- DATA EXTRACT:
____________

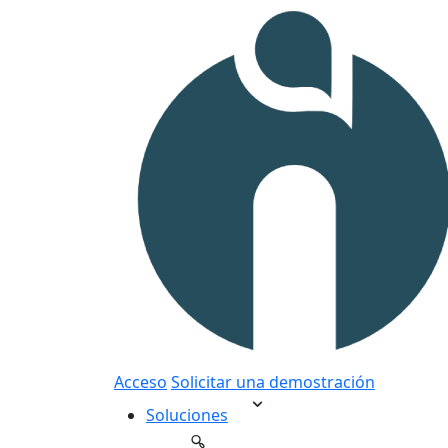
Acceso
Solicitar una demostración
Soluciones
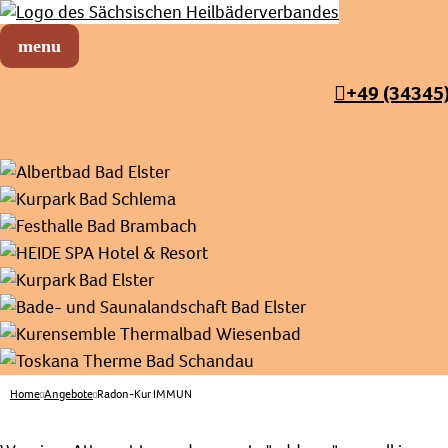
Sächsischer Heilbäderverband
Menü öffnen
+49 (34345
Home
Angebote
Radon-Kur IMMUN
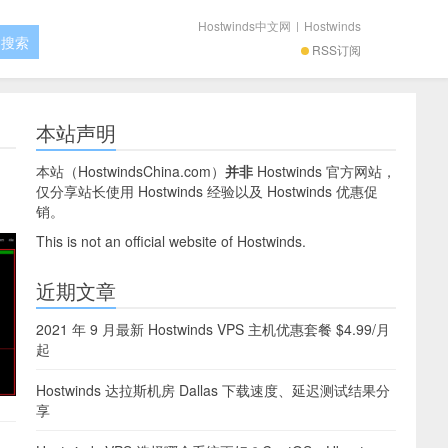
Hostwinds中文网
|
Hostwinds
RSS订阅
本站声明
本站（
HostwindsChina.com
）
并非
Hostwinds 官方网站，
仅分享站长使用 Hostwinds 经验以及 Hostwinds 优惠促
销。
This is not an official website of Hostwinds.
近期文章
2021 年 9 月最新 Hostwinds VPS 主机优惠套餐 $4.99/月
起
Hostwinds 达拉斯机房 Dallas 下载速度、延迟测试结果分
享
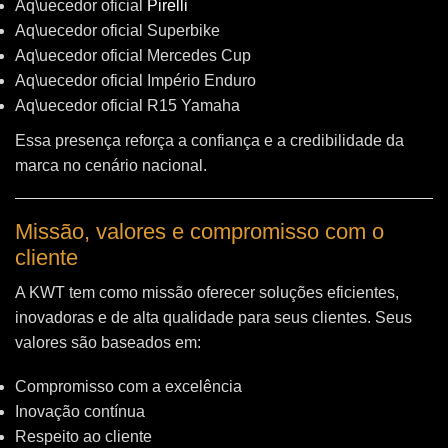
Aq\uecedor oficial
Pirelli
Aq\uecedor oficial Superbike
Aq\uecedor oficial Mercedes Cup
Aq\uecedor oficial Império Enduro
Aq\uecedor oficial R15 Yamaha
Essa presença reforça a confiança e a credibilidade da
marca no cenário nacional.
Missão, valores e compromisso com o
cliente
A KWT tem como missão oferecer soluções eficientes,
inovadoras e de alta qualidade para seus clientes. Seus
valores são baseados em:
Compromisso com a excelência
Inovação contínua
Respeito ao cliente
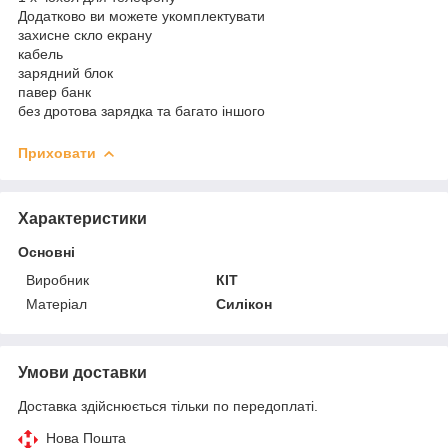
Додатково ви можете укомплектувати
захисне скло екрану
кабель
зарядний блок
павер банк
без дротова зарядка та багато іншого
Приховати
Характеристики
Основні
Виробник
КІТ
Матеріал
Силікон
Умови доставки
Доставка здійснюється тільки по передоплаті.
Нова Пошта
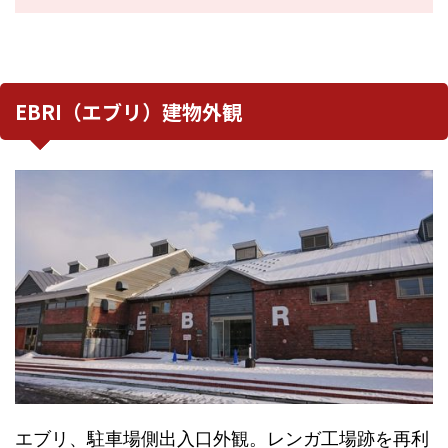
EBRI（エブリ）建物外観
エブリ、駐車場側出入口外観。レンガ工場跡を再利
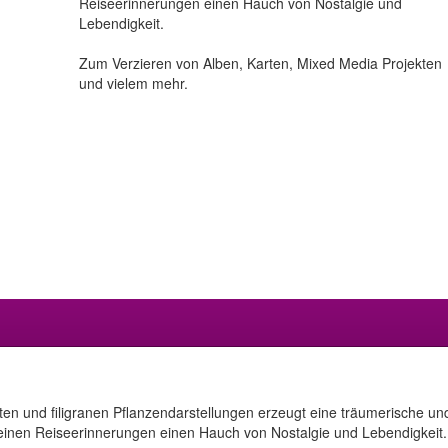
Reiseerinnerungen einen Hauch von Nostalgie und
Lebendigkeit.
Zum Verzieren von Alben, Karten, Mixed Media Projekten
und vielem mehr.
n und filigranen Pflanzendarstellungen erzeugt eine träumerische u
einen Reiseerinnerungen einen Hauch von Nostalgie und Lebendigkeit.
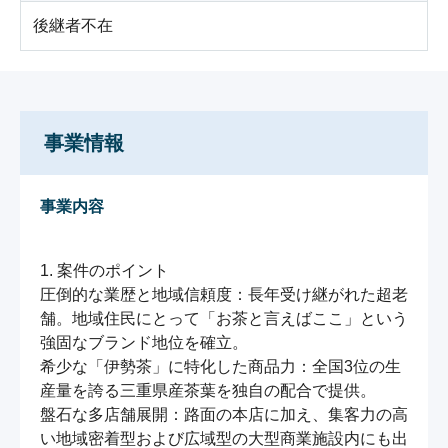
後継者不在
事業情報
事業内容
1. 案件のポイント

圧倒的な業歴と地域信頼度：長年受け継がれた超老
舗。地域住民にとって「お茶と言えばここ」という
強固なブランド地位を確立。

希少な「伊勢茶」に特化した商品力：全国3位の生
産量を誇る三重県産茶葉を独自の配合で提供。

盤石な多店舗展開：路面の本店に加え、集客力の高
い地域密着型および広域型の大型商業施設内にも出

____________

- TASK TO COMPLETE: Report every line of the preceding listing where the string "uecedor" occurs.

- WRITTEN SOLUTION:
Aq\uecedor oficial
Aq\uecedor oficial Superbike
Aq\uecedor oficial Mercedes Cup
Aq\uecedor oficial Império Enduro
Aq\uecedor oficial R15 Yamaha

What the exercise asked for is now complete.